しかし,先日もAIを利用して昔の白黒写真に色をつけてカラー写真のようにするという技術が紹介されているのをテレビでみた.何千枚もの写真をつかって学習させたのだという.白黒写真というのは本来カラー写真に比べ,情報が不足しているのである.その足りない情報を推測して補ってしまうというところがすごい.たとえばこれを画像のモザイク外しなどに応用してみるとする.画像でモザイクがかかっていても,その中身を推定されてしまうのであれば,プライバシーの保護などずいぶん怪しくなってくる.音声についても同様で,「音声は変えてあります」などと表示されても本来の声を推測されてしまうのである.その上,AIによって推定された情報が正しいとも限らない.どこまで本物に近いのかを評価することは難しい.しかし,人はそのAIが推測した画像を本物だと信じてしまい,誤った判断を下す危険性もあるのである.

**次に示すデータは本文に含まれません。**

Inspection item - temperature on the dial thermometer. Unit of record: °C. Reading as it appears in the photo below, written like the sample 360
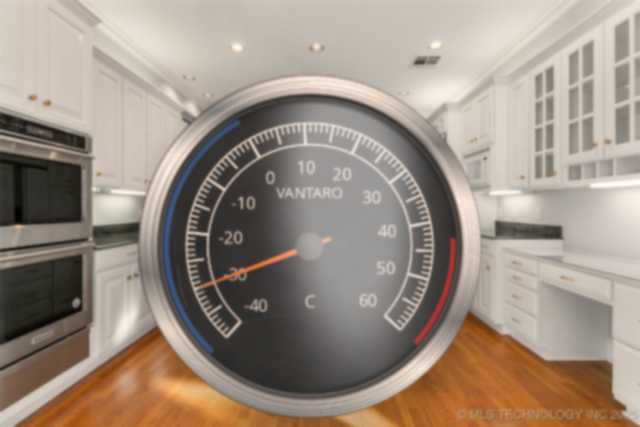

欠落している情報を入手できる情報から推定するということができるのであれば,これをリバースエンジニアリングで使用しようとする試みもすでになされている.たとえば,パワーエレクトロニクス分野のPWMインバータ.これは直流の電気を交流に変換し,その出力波形を正弦波に近づけようとするものだけれど,正弦波に近づくのは50Hzあるいは60Hzの周波数が中心で,PWM波形にはそれよりもずっと高い周波数成分が含まれている.この高い周波数成分はLow Pass Filterによって通常はカットされてしまうのだけれど,完全に除去されるのではなくわずかながら出力波形に含まれてしまう.これらの含まれ方は回路方式や制御方式によって特徴をもつから,これらを検出し,AIで推測させると,PWMの手法の推定だけでなく,内部の回路構成,スナバの定数までもわかってしまうというのである.この技術を用いれば,回路を密閉してわからないようにしても非破壊で内部を推測できてしまうのであるから,主要な技術が容易に盗まれてしまうのである.

このようにAIによる推測というのは,本来隠すべき部分でさえ明らかにしてしまう恐れがある技術なのである.こうした技術が確立されてしまうと世界が大きく変わってしまう可能性さえある.